Wir gehen bei einer solchen Überlegung immer vom besten Fall aus. Wir haben eine vorhandene vollständige, eindeutige und richtige Dokumentation unseres Gebäudes vorliegen, und können diese lückenlos und korrekt in ein Modell übertragen. DIe Originaldokumente werden obsolet.

Das Problem ist aber: das ist so gut wie nie der Fall.

Die Bestandsdokumenation ist in vielen Projekten eine „lästige“ Pflicht zum Projektabschluss. Sie ist zumeist sehr umfangreich und mit den zur Verfügung stehenden Resourcen kaum überprüfbar. Die Schwierigkeit liegt ja daran, dass die Zuständigkeiten wechseln, nämlich vom Bauprojekt in den Betrieb. Das bedeutet: andere Personen, andere Abläufe und andere Schwerpunkte. Bis ein Fehler in der Dokumentation auffällt können Jahre vergehen.

Wenn es also „hart auf hart“ kommt, welchen Informationen wird man am ehesten vertrauen? Einem Modell, das (so ehrlich müssen wir sein) nicht unbedingt von den am höchsten qualifizierten Modellierern auf Basis von ausgewählten Teilen einer Bestandsdokumentation „nachgezeichnet“ wurde? Wobei die Informationen in einem solchen Modell (wenn man die vorgeschlagenen Nutzungsbestimmungen liest) nur „unverbindlichen“ und „informativen“ Charakter haben? Oder den Originaldokumenten, die unveränderlich von den damaligen Projektverantwortlichen erstellt wurden. Für deren Inhalt (teilweise) auch Hersteller, Baufirmen und ZiviltechnikerInnen haften?

Jede Nach- und Aufbereitung birgt das Risiko von Fehlern. Aus einem 2D-PDF ein 3D-Modell zu erstellen erfordert ein genaues Wissen über das Gebäude, denn vieles muss von den Modellierern interpretiert werden. Dokumente können sich widersprechen, und bei der Modellerstellung ist zu wenig Zeit, sich mit allen Dokumenten intensiv auseinander zu setzen.
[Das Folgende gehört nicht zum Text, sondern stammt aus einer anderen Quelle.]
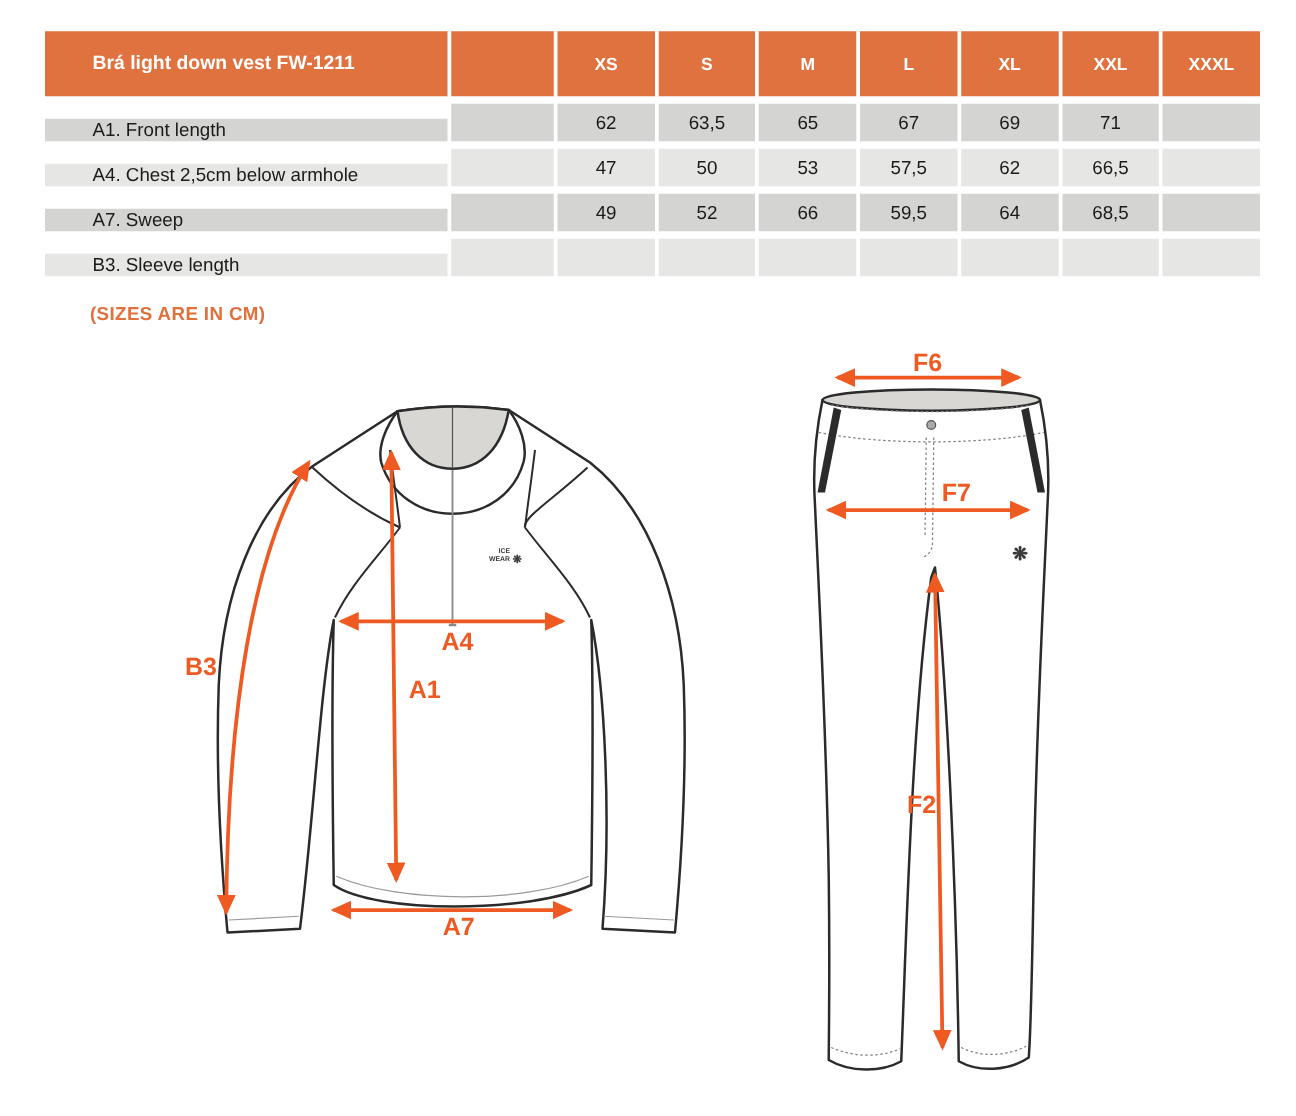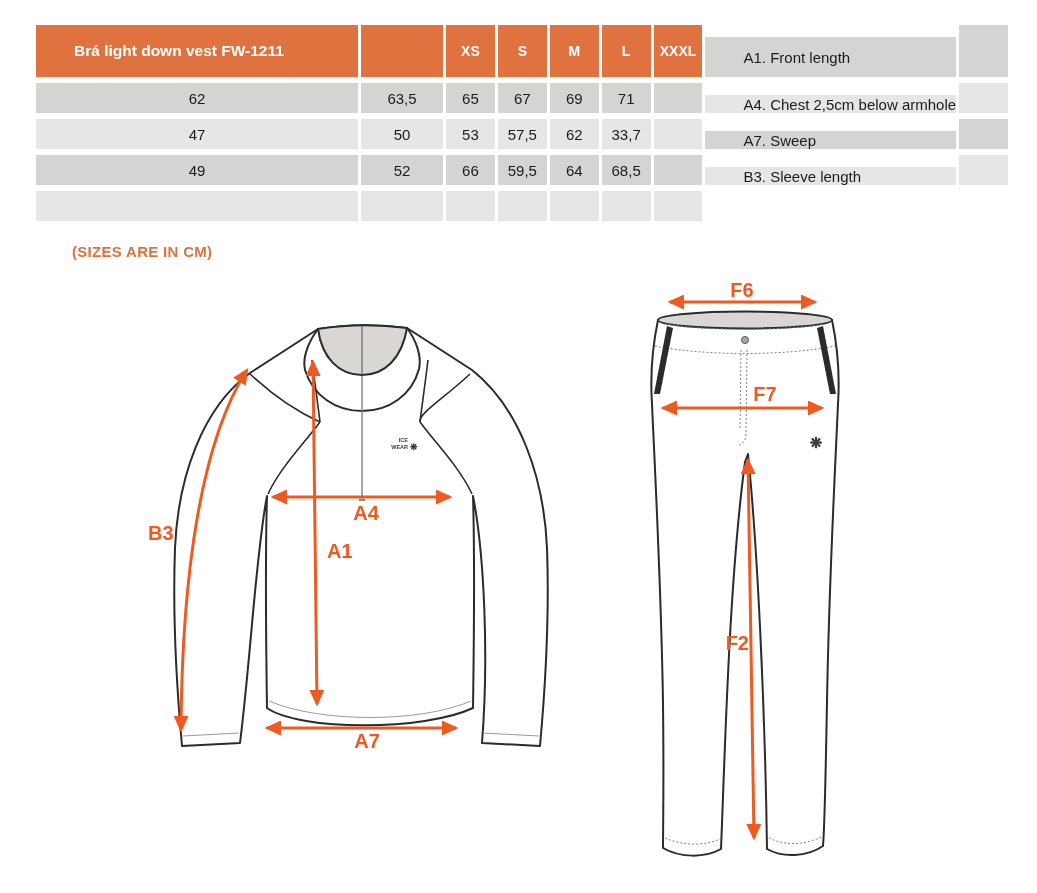"XL" div.cell { html: none -> <div>XL</div> }
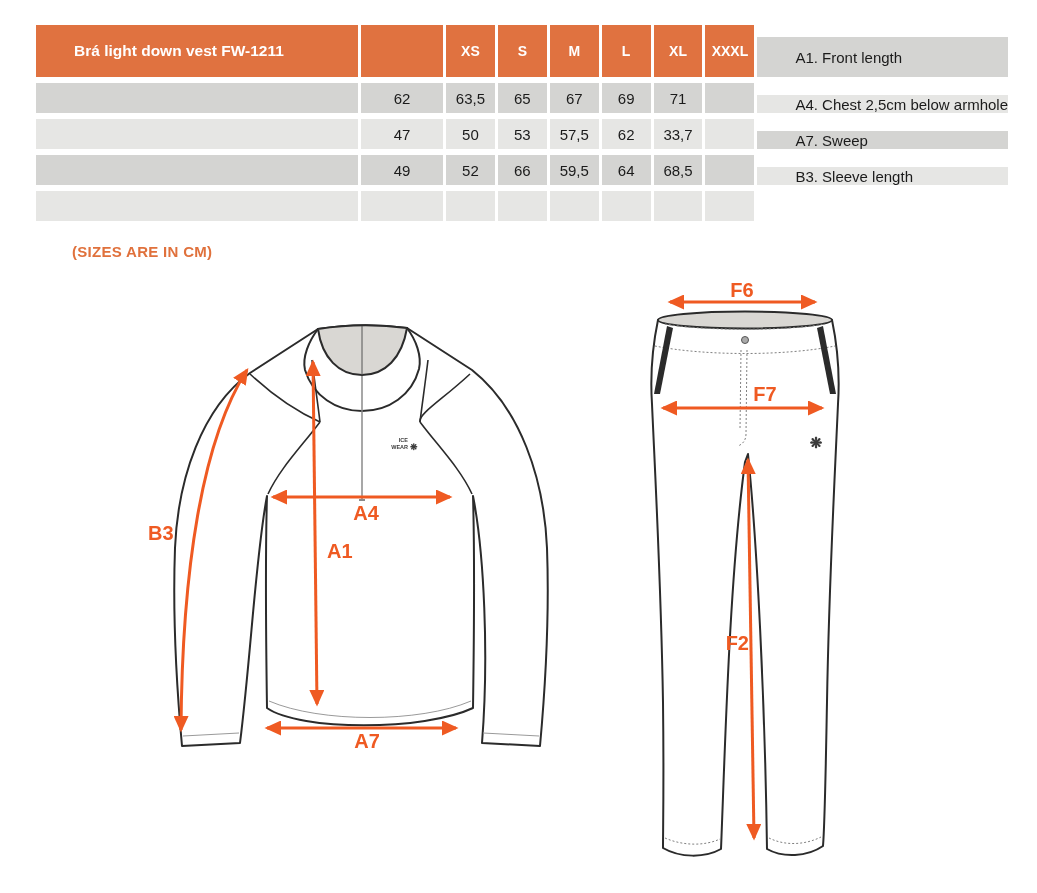"XXL" div.cell { html: none -> <div>XXL</div> }
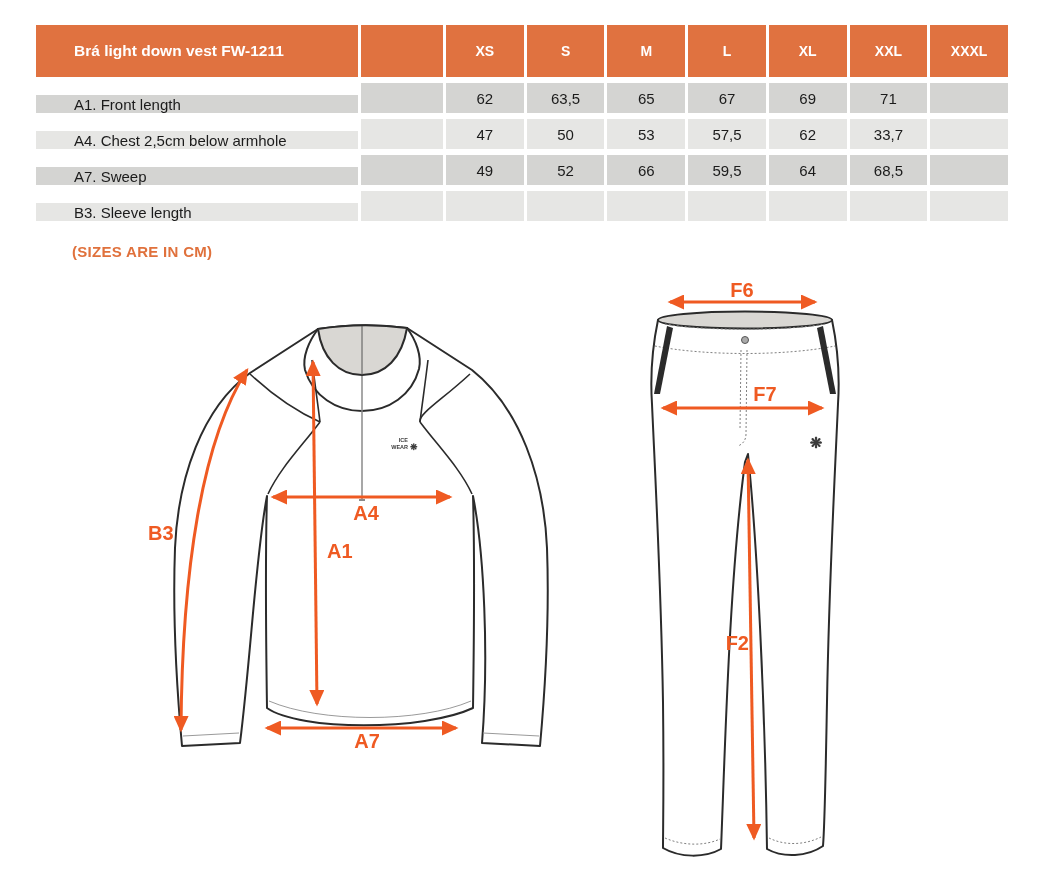"33,7" div.cell { text: 33,7 -> 66,5 }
Jede Information, die in ein solches Modell eingegeben wird, ist potentiell falsch. Es könnte bereits die Dokumentation falsch sein, es wurde nicht der Letztstand übertragen, dieser falsch interpretiert oder – Fehler sind menschlich – man vertippt sich. Noch unangenehmer: BIM-Programme erzeugen „Dummy“-Informationen, weil ansonsten die Geometrie eines 3D-Modell nicht erzeugt werden kann.

Conclusio

Als Eigentümer oder Betreiber eines Gebäudes wäre mir eine solche Vorgehensweise also viel zu riskant. Also sollte man es gleich bleiben lassen? Eine alternative Vorgehensweise kann in diesem Beitrag nachgelesen werden.

BIM soll dieses Dokumentationschaos für neue Projekte verhindern, und das ist natürlich erstrebenswert. Bei älteren Bauwerken ist jedoch die Ausgangslage eine andere. Es geht darum, validierte Informationen schrittweise und nachvollziehbar in ein neues System zu übertragen. Es wäre fatal, hier den nächsten Medienbruch zu generieren und damit weitere Dokumente in Vergessenheit geraten zu lassen. Bei bestehenden Gebäude kann es keine „einzige Wahrheit“ geben. Die angestrebte Eindeutigkeit ist (leider) eine Illusion.

Ein Gebäudemodell (nicht gezwungenermaßen mit 3D-Geometrien!) kann beim Auffinden von Informationen (insbesondere widersprüchlichen) in den vorhandenen Dokumenten unterstützen, aber niemals verlässlich ersetzen. Sehen wir es einfach mer als Suchmaschine denn als Informationsquelle, dann kommen wir „der Wahrheit näher“.